Given entries:
Start
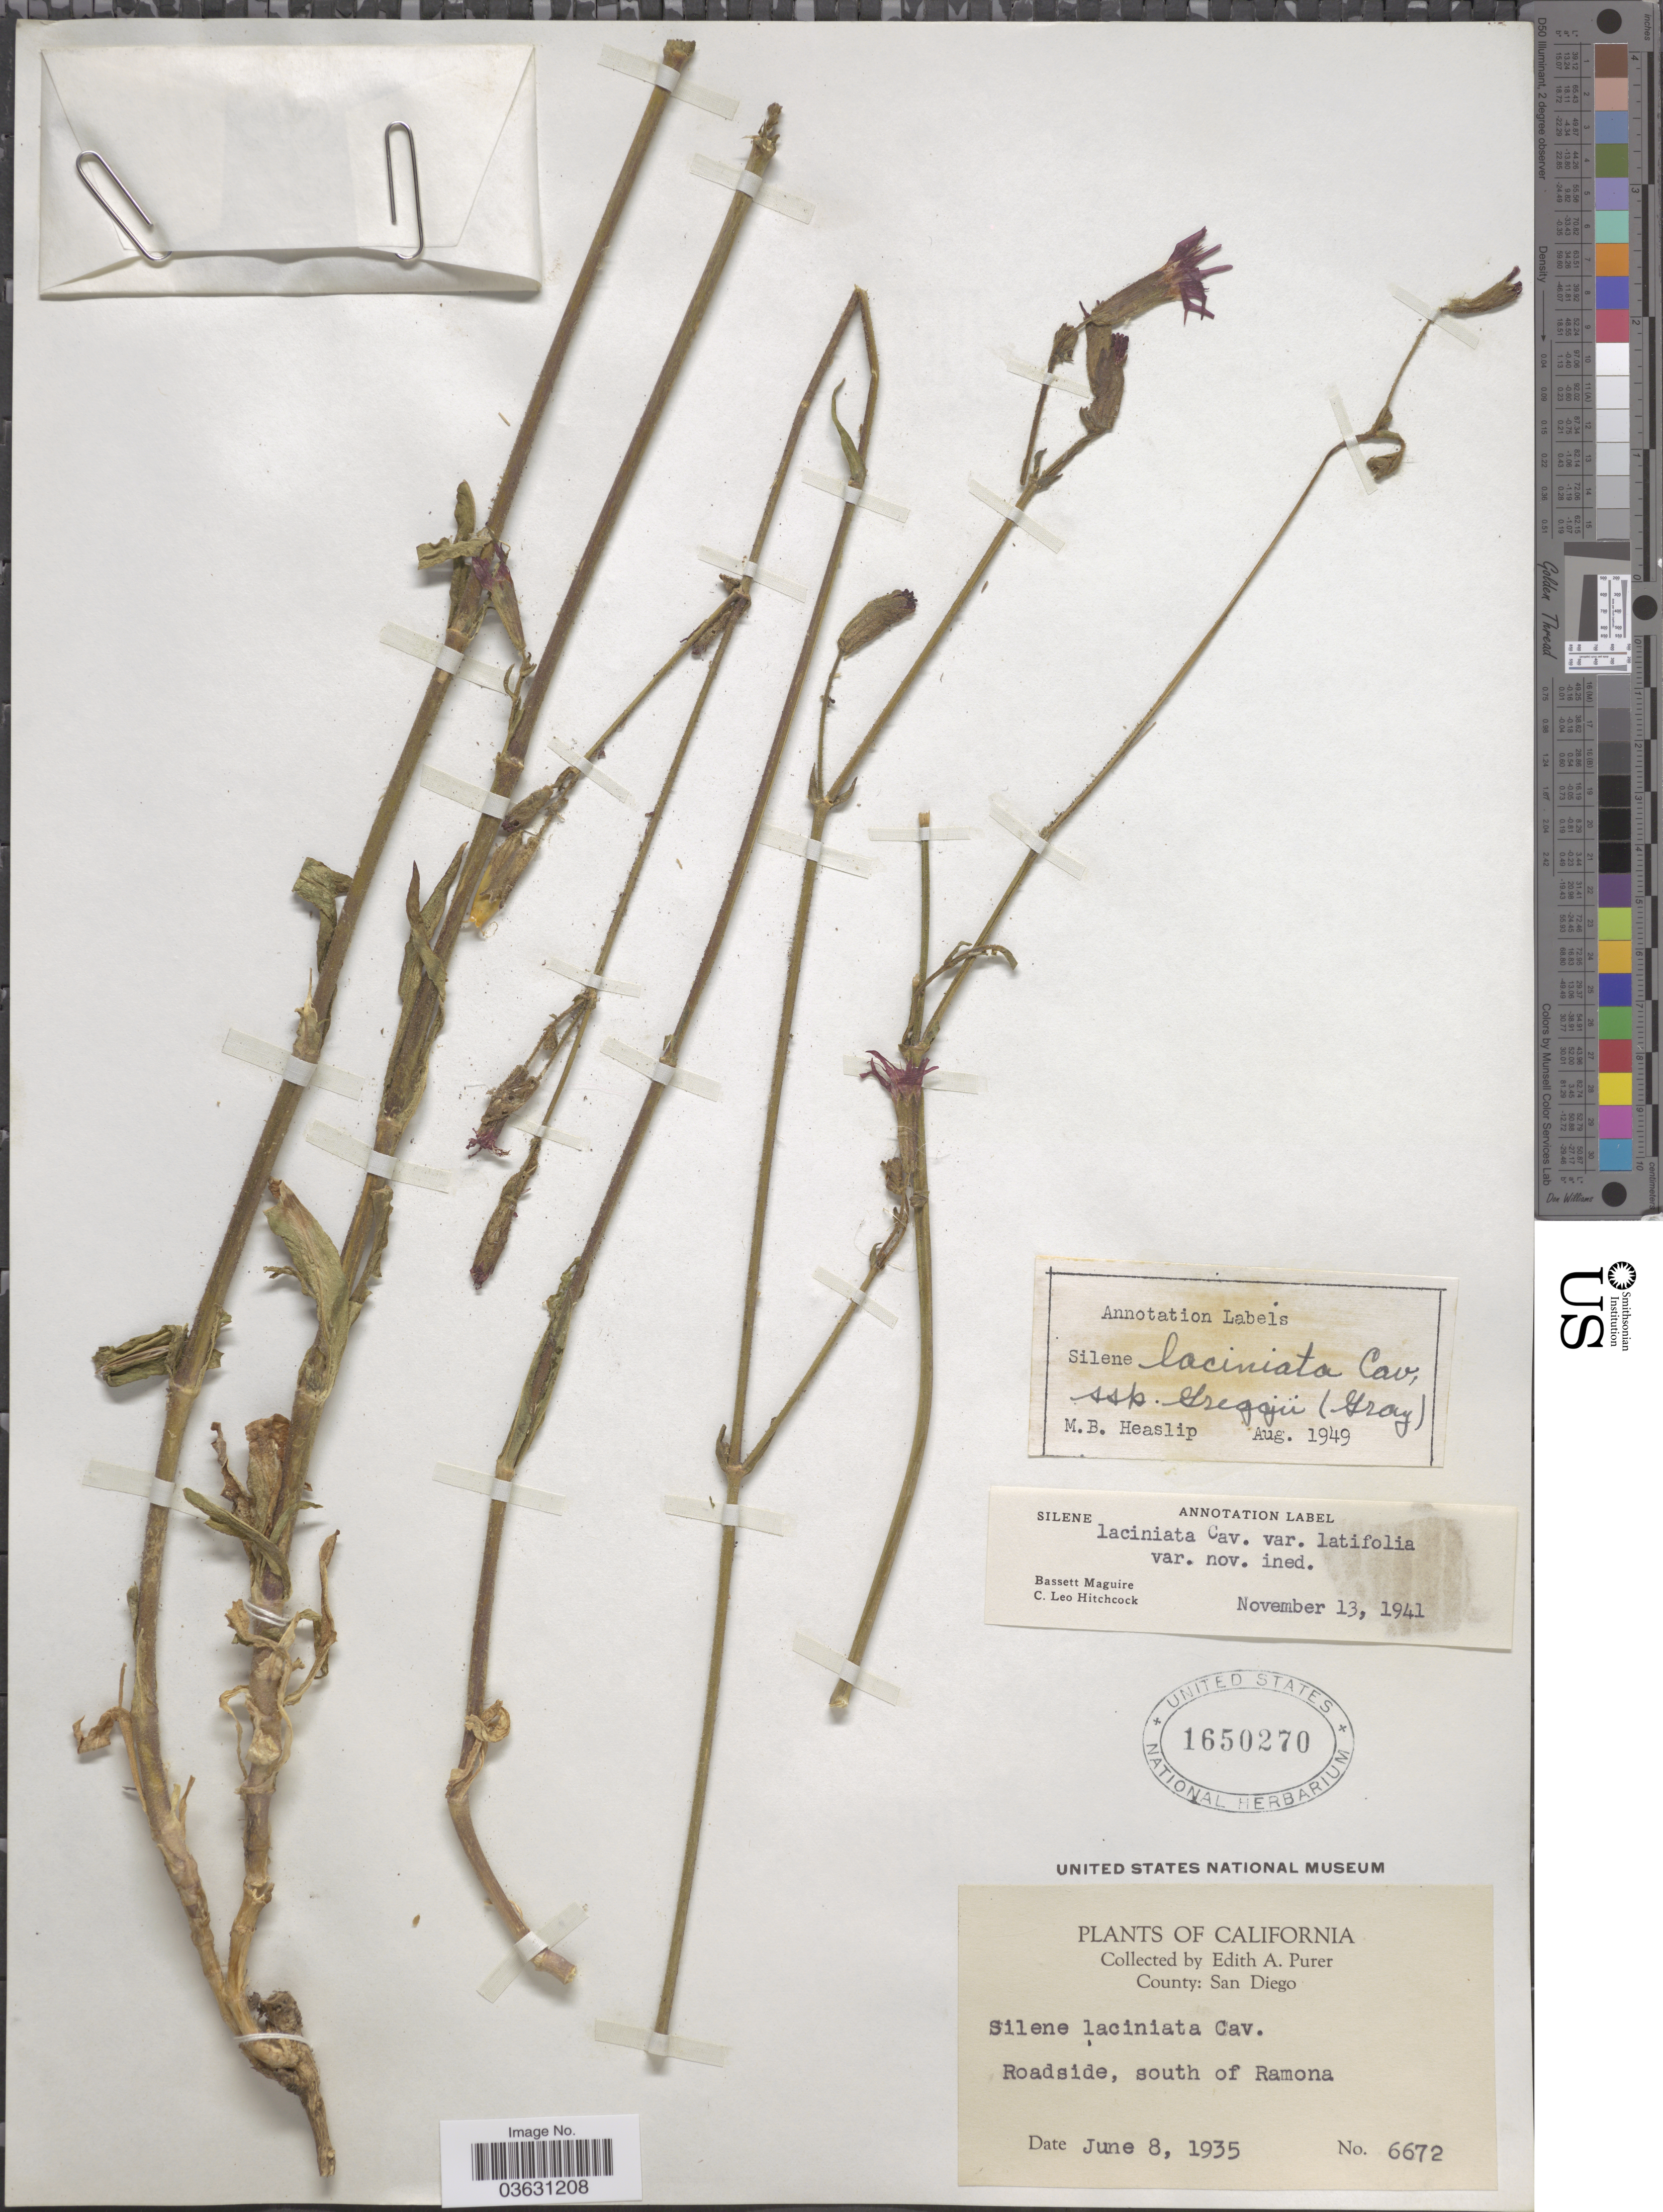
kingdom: Plantae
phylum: Tracheophyta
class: Magnoliopsida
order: Caryophyllales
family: Caryophyllaceae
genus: Silene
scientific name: Silene laciniata var. latifolia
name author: C.L. Hitchc. & Maguire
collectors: E. Purer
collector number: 6672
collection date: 1935-06-08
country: United States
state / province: California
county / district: San Diego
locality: County: San Diego. South of Ramona.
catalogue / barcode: US 1650270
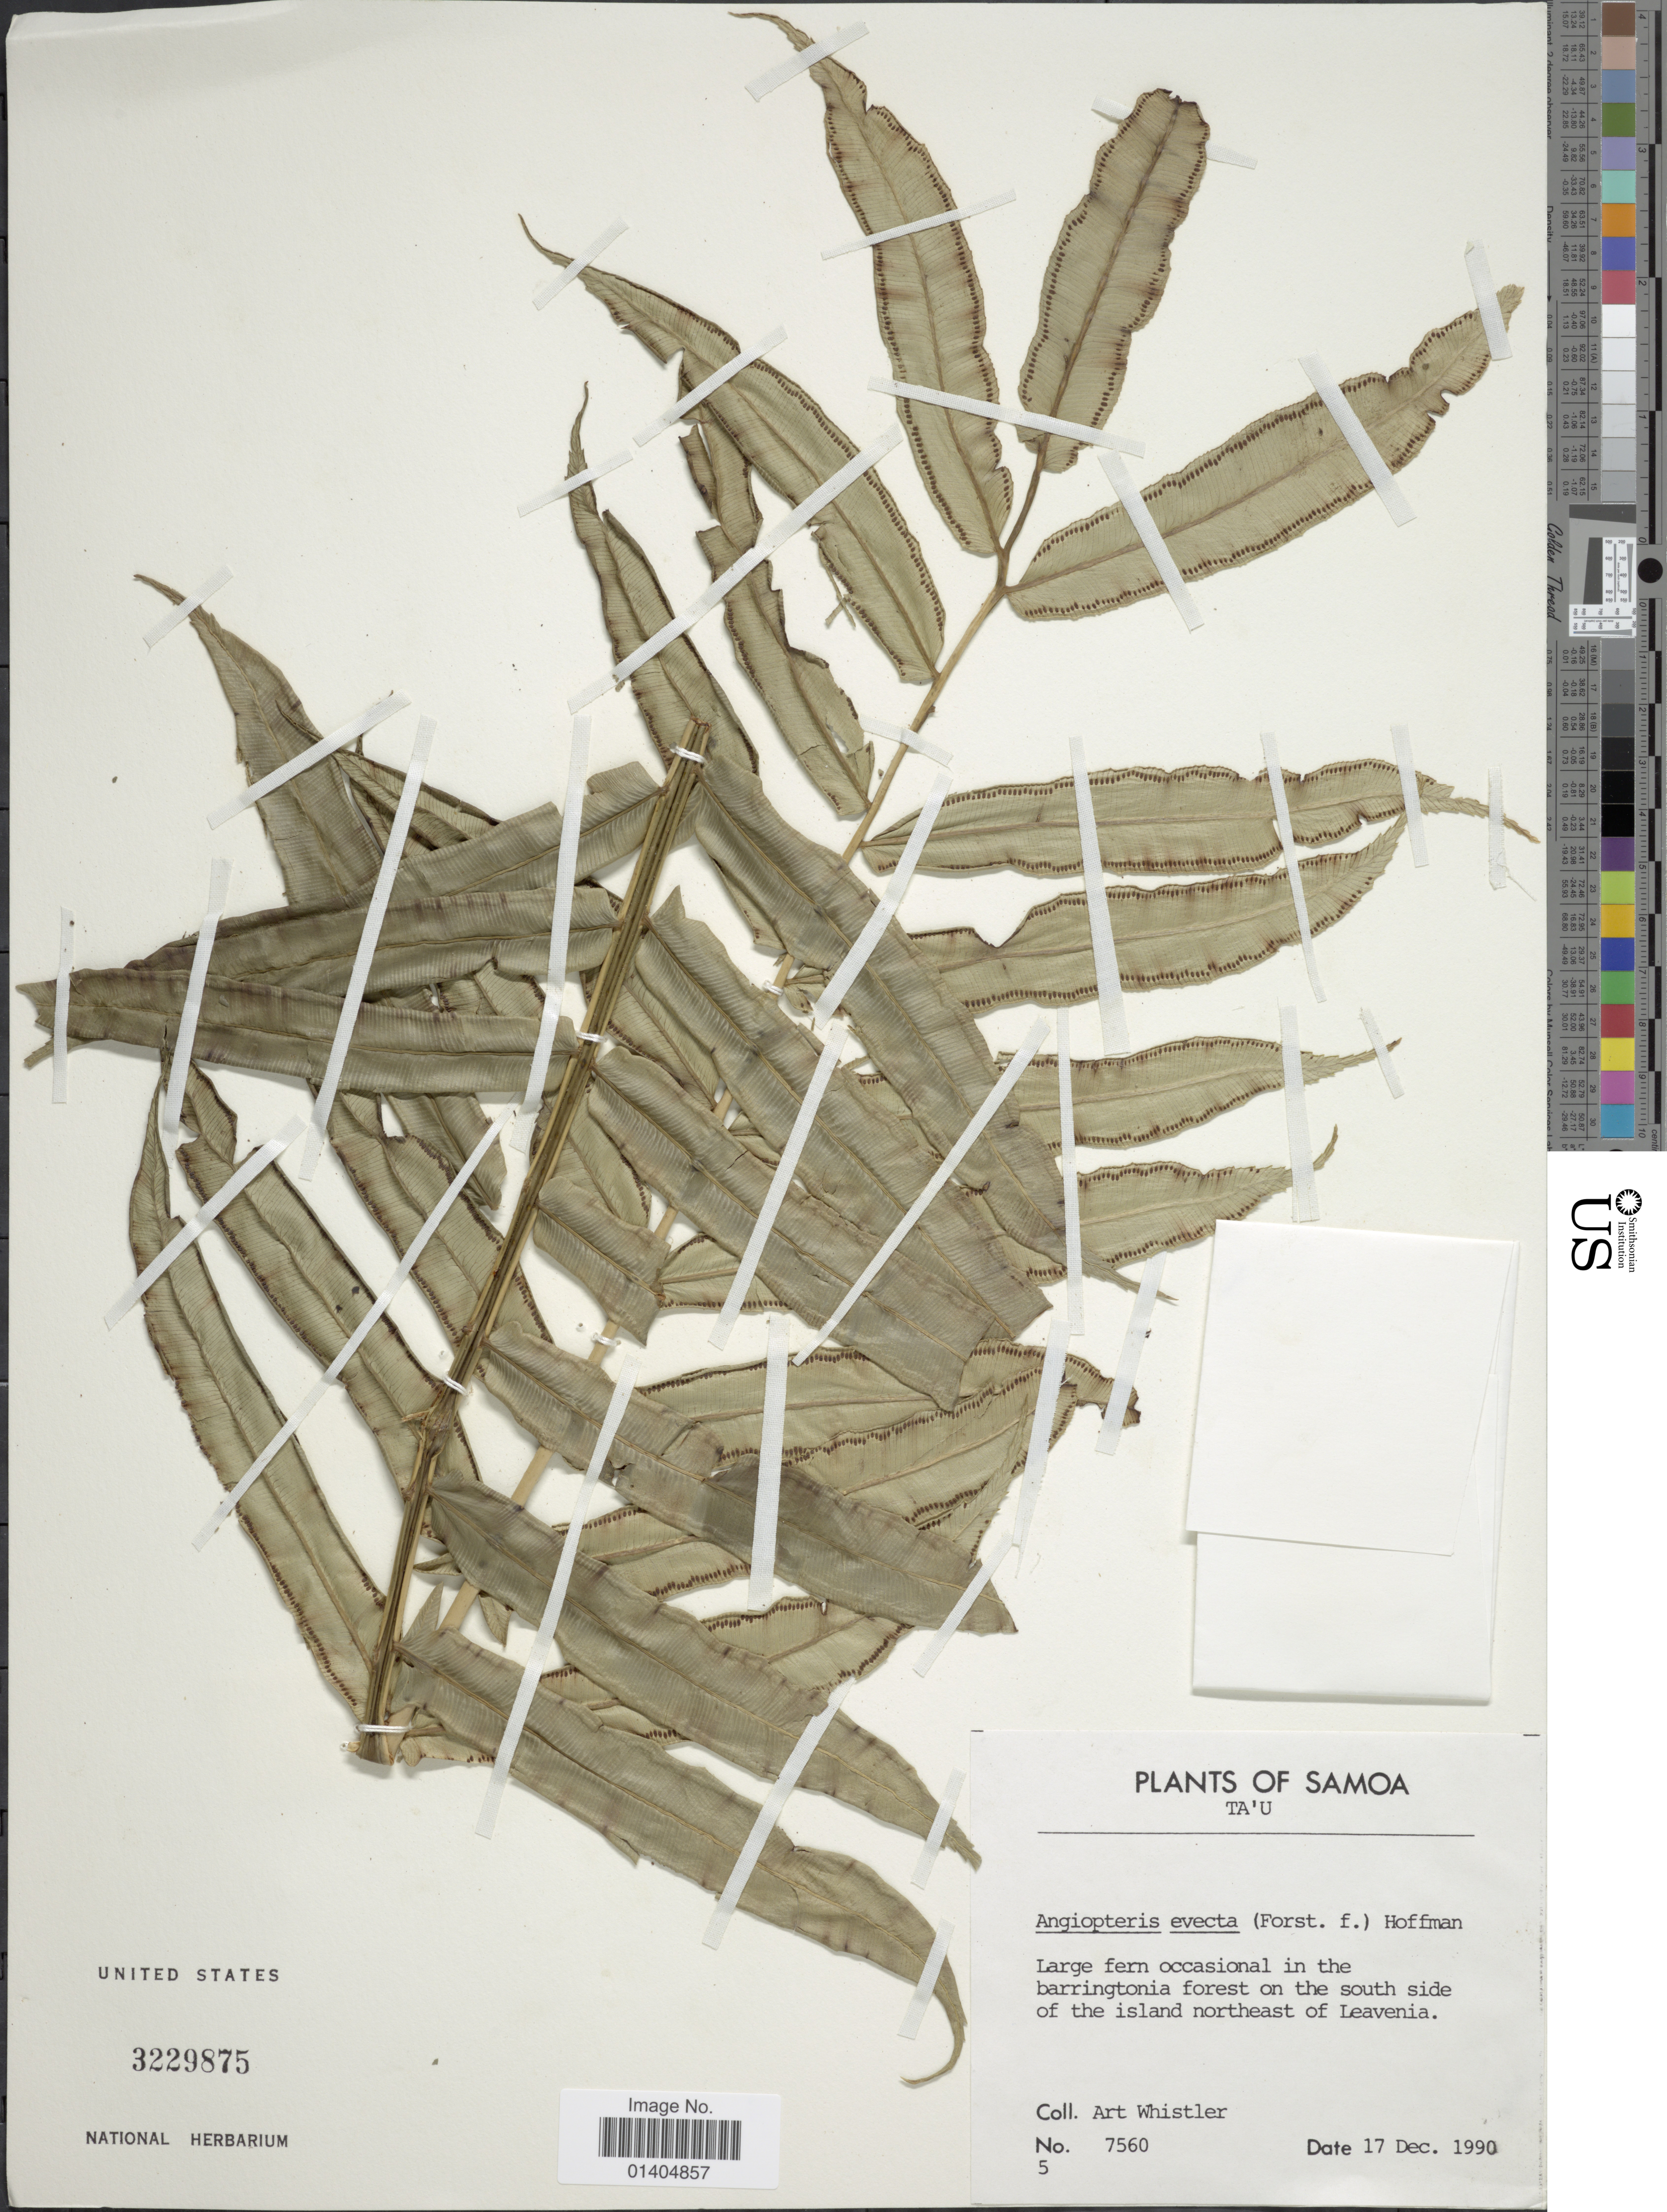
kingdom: Plantae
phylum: Tracheophyta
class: Polypodiopsida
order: Marattiales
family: Marattiaceae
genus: Angiopteris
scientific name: Angiopteris evecta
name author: (G. Forst.) Hoffm.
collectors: A. Whistler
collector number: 7560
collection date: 1990-12-17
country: American Samoa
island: Ta'u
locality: Ta'u, Barrington forest on the south side of the island northeast of Leavenia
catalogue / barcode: US 3229875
End
Your goal: Could you rewrite the whole listing above, changing "collector number" to "field number" everywhere it appears, keeping everything else the same and leaving out the pictures?

Answer below:
kingdom: Plantae
phylum: Tracheophyta
class: Magnoliopsida
order: Caryophyllales
family: Caryophyllaceae
genus: Silene
scientific name: Silene laciniata var. latifolia
name author: C.L. Hitchc. & Maguire
collectors: E. Purer
field number: 6672
collection date: 1935-06-08
country: United States
state / province: California
county / district: San Diego
locality: County: San Diego. South of Ramona.
catalogue / barcode: US 1650270
kingdom: Plantae
phylum: Tracheophyta
class: Polypodiopsida
order: Marattiales
family: Marattiaceae
genus: Angiopteris
scientific name: Angiopteris evecta
name author: (G. Forst.) Hoffm.
collectors: A. Whistler
field number: 7560
collection date: 1990-12-17
country: American Samoa
island: Ta'u
locality: Ta'u, Barrington forest on the south side of the island northeast of Leavenia
catalogue / barcode: US 3229875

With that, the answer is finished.